Karen Ragnhild drehte sich um. Einer plötzlichen Eingebung folgend, lief sie um das Haus herum, durch die Hausthür, die Treppe hinauf, zu Lotte hinein.

Als sie die Thür öffnete, ertönte ein leiser Schrei. Zwei Menschen fuhren auseinander. Und Lotte Falck und Doktor Prytz standen sich verwirrt und selig lächelnd gegenüber.

Karen Ragnhild fuhr zurück und stürzte ohne ein Wort zu sagen hinaus. Sie taumelte die Treppe hinab, hörte Lotte da oben rufen, ging aber ruhig weiter.

Erst auf dem Hofplatz machte sie Halt. Mechanisch begann sie, ihr Haar zu ordnen und den Hut wieder aufzusetzen. Und ehe sie sich selber klar darüber war, befand sie sich auf dem Wege zur Stadt, in fieberhafter Eile, beinahe laufend.

Sie wollte Langberg aufsuchen. Einen Menschen! Einen Menschen! Sie mußte jemanden haben, mit dem sie sprechen konnte, dem sie alles erzählen, bei dem sie sich ausweinen konnte – –! Die Thränen rannen ihr unablässig von den Wangen herab, und sie rannte, rannte.

In halb verwirrter Verzweiflung sah sie die beiden Scenen vor sich – im Atelier und oben im Schlafzimmer. Und es durchzuckte sie mit tiefer Wehmut der Gedanke, wie glücklich doch die andern waren, – wie falsch sie sie beurteilt, wie häßliche Gedanken sie sich über sie gemacht hatte, – und nun war sie selber die Elendste, Erbärmlichste von ihnen allen – –! Sie dachte wieder an das Vorgefallene und wurde glühend heiß. Sie mußte an Langbergs Worte denken, daß so etwas niemals ohne eine gewisse Gegenseitigkeit vorkommen konnte. Und sie hatte selber, wenn sie mit Nils Börge zusammensaß, sehr, sehr oft etwas Ähnliches empfunden, – so ein bedrückendes, schaukelndes Gefühl – – Pfui! Pfui!

Sie war aus dem Walde herausgetreten und ging jetzt zwischen den Feldern dahin. Die Dämmerung senkte sich herab. Auf dem ganzen Wege war kein Mensch zu erblicken, kein Laut zu vernehmen. Sie hörte nur ihre eigenen, hastigen Schritte, ihren eigenen Atem, während sie unaufhaltsam weiterlief.

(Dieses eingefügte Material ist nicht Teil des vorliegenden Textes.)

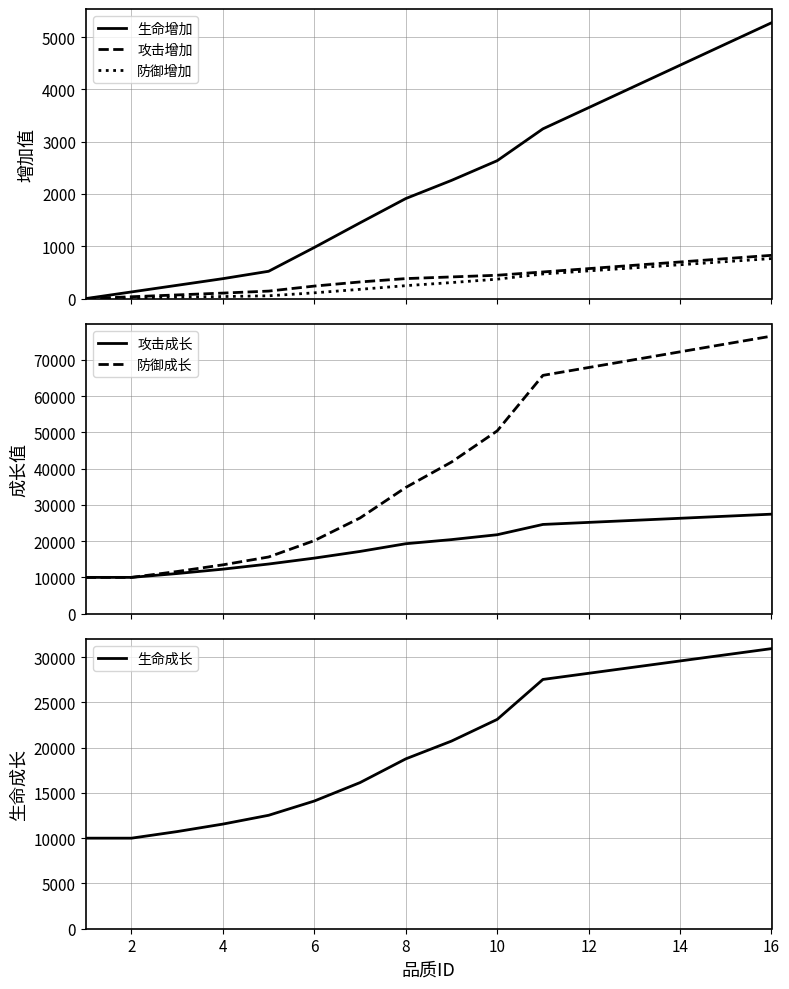

How many lines are shown in the chart?

6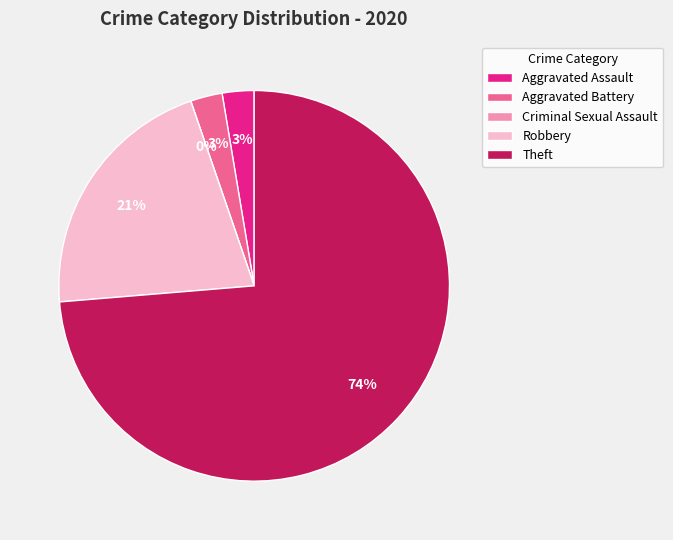

Rank the categories by value from lowest to highest.

Criminal Sexual Assault, Aggravated Assault, Aggravated Battery, Robbery, Theft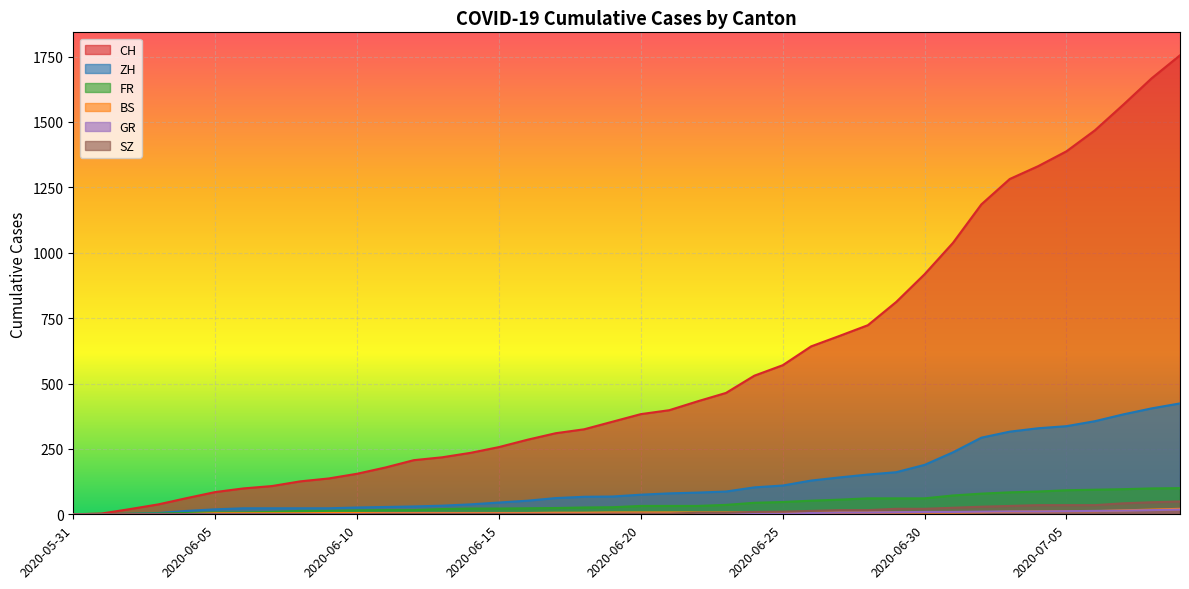

How many lines are shown in the chart?

6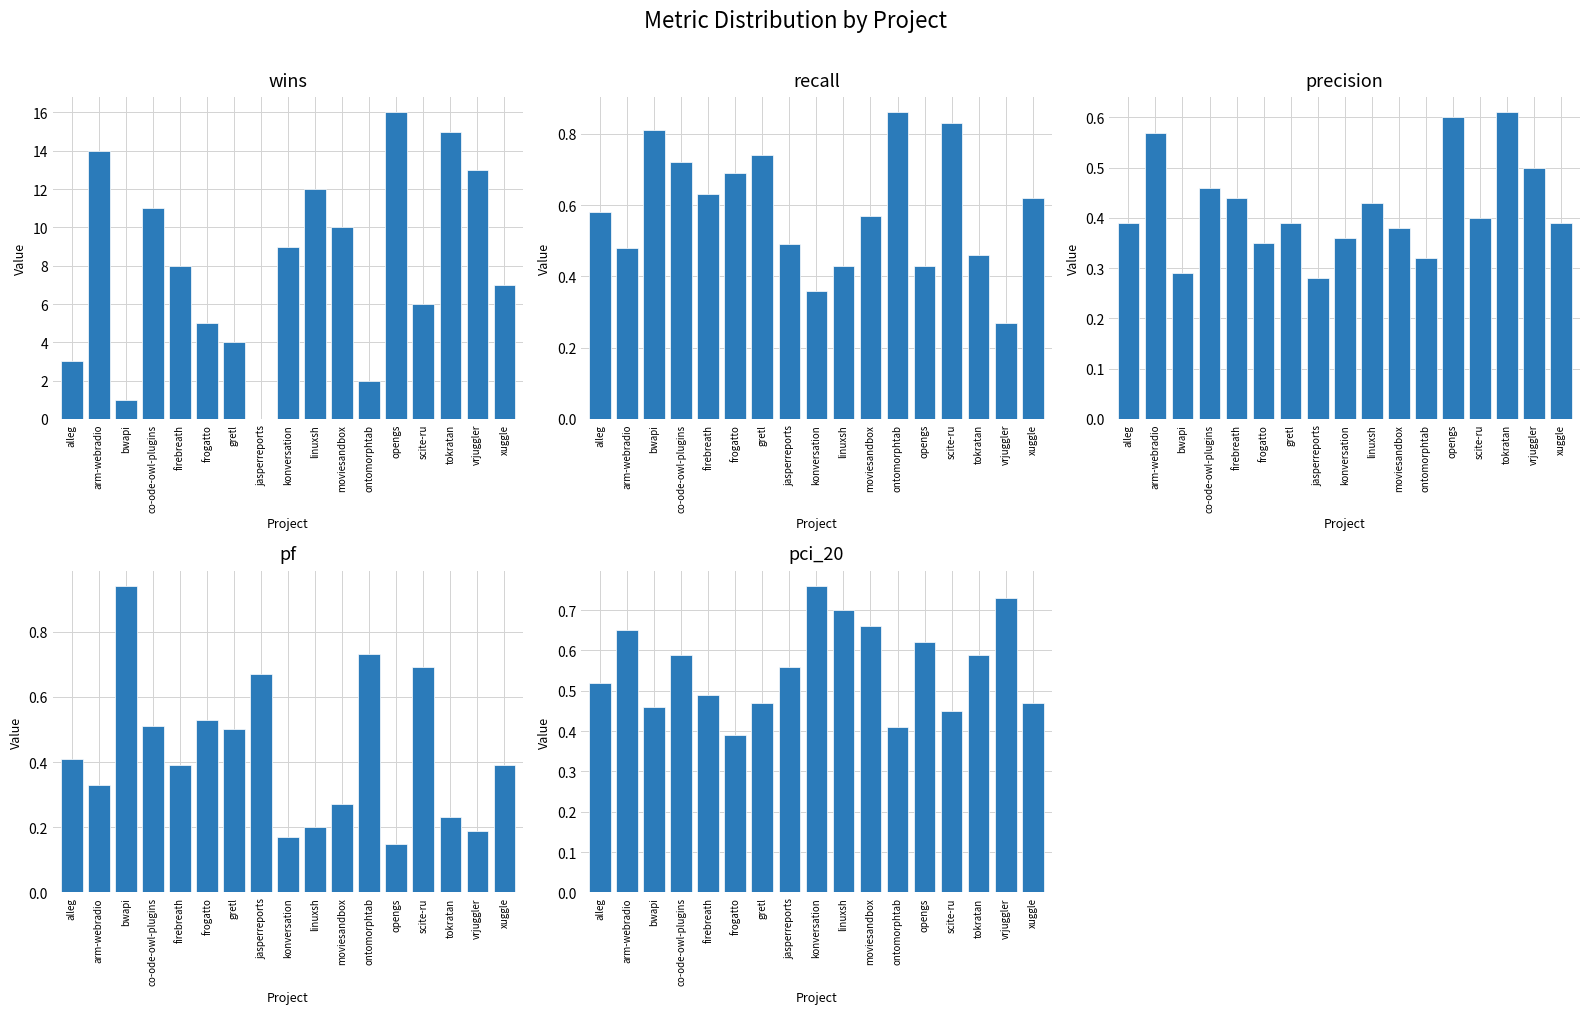

Reading left to right, what are all the values shown in this chart?

wins: alleg=3.0	arm-webradio=14.0	bwapi=1.0	co-ode-owl-plugins=11.0	firebreath=8.0	frogatto=5.0	gretl=4.0	jasperreports=0.0	konversation=9.0	linuxsh=12.0	moviesandbox=10.0	ontomorphtab=2.0	opengs=16.0	scite-ru=6.0	tokratan=15.0	vrjuggler=13.0	xuggle=7.0
recall: alleg=0.6	arm-webradio=0.5	bwapi=0.8	co-ode-owl-plugins=0.7	firebreath=0.6	frogatto=0.7	gretl=0.7	jasperreports=0.5	konversation=0.4	linuxsh=0.4	moviesandbox=0.6	ontomorphtab=0.9	opengs=0.4	scite-ru=0.8	tokratan=0.5	vrjuggler=0.3	xuggle=0.6
precision: alleg=0.4	arm-webradio=0.6	bwapi=0.3	co-ode-owl-plugins=0.5	firebreath=0.4	frogatto=0.3	gretl=0.4	jasperreports=0.3	konversation=0.4	linuxsh=0.4	moviesandbox=0.4	ontomorphtab=0.3	opengs=0.6	scite-ru=0.4	tokratan=0.6	vrjuggler=0.5	xuggle=0.4
pf: alleg=0.4	arm-webradio=0.3	bwapi=0.9	co-ode-owl-plugins=0.5	firebreath=0.4	frogatto=0.5	gretl=0.5	jasperreports=0.7	konversation=0.2	linuxsh=0.2	moviesandbox=0.3	ontomorphtab=0.7	opengs=0.1	scite-ru=0.7	tokratan=0.2	vrjuggler=0.2	xuggle=0.4
pci_20: alleg=0.5	arm-webradio=0.7	bwapi=0.5	co-ode-owl-plugins=0.6	firebreath=0.5	frogatto=0.4	gretl=0.5	jasperreports=0.6	konversation=0.8	linuxsh=0.7	moviesandbox=0.7	ontomorphtab=0.4	opengs=0.6	scite-ru=0.5	tokratan=0.6	vrjuggler=0.7	xuggle=0.5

Sie hatte ein Gefühl, als könne sie nicht anhalten, bis sie ihn gefunden, bis sie das Entsetzliche von sich abgewälzt hatte. – – – –


Plötzlich stand sie wie erstarrt still. Das Blut stieg ihr in die Wangen. Sie starrte vor sich nieder.

Sie konnte nicht zu Langberg gehen!

Und ihm dies erzählen, – dies! Es war vollständig unmöglich! Eine Gluthitze jagte durch ihre Adern. Sie wußte selber nicht, weshalb. Aber es erschien ihr plötzlich so unmöglich, zu Langberg zu gehen – wie zum Mond hinaufzustiegen.

Eine Stimme flüsterte in ihr, in ihrem tiefsten, geheimsten Innern: Du liebst Langberg!

Und dann das, was geschehen war!

Sie setzte sich auf einen Stein am Wegesrande und schluchzte laut, müde, überwältigt. Und dort saß sie, während die Dunkelheit sich über die Felder herabsenkte, und schließlich nur noch der Weg, an dem sie saß, grauweiß schimmerte.

Es war völlig finster, als sie langsam und ruhig nach Hause ging.

Sie wollte nach Hause zum Vater. Nach Hause auf die Landdrostei. Dahin gehörte sie, von dort hätte sie niemals wegreisen sollen. Da hatte sie angefangen, das Gute in sich zu pflegen. Hier – ach Gott, ach Gott! Hier gehörte sie nirgends hin als allein auf die Landstraße. Befleckt und unrein –?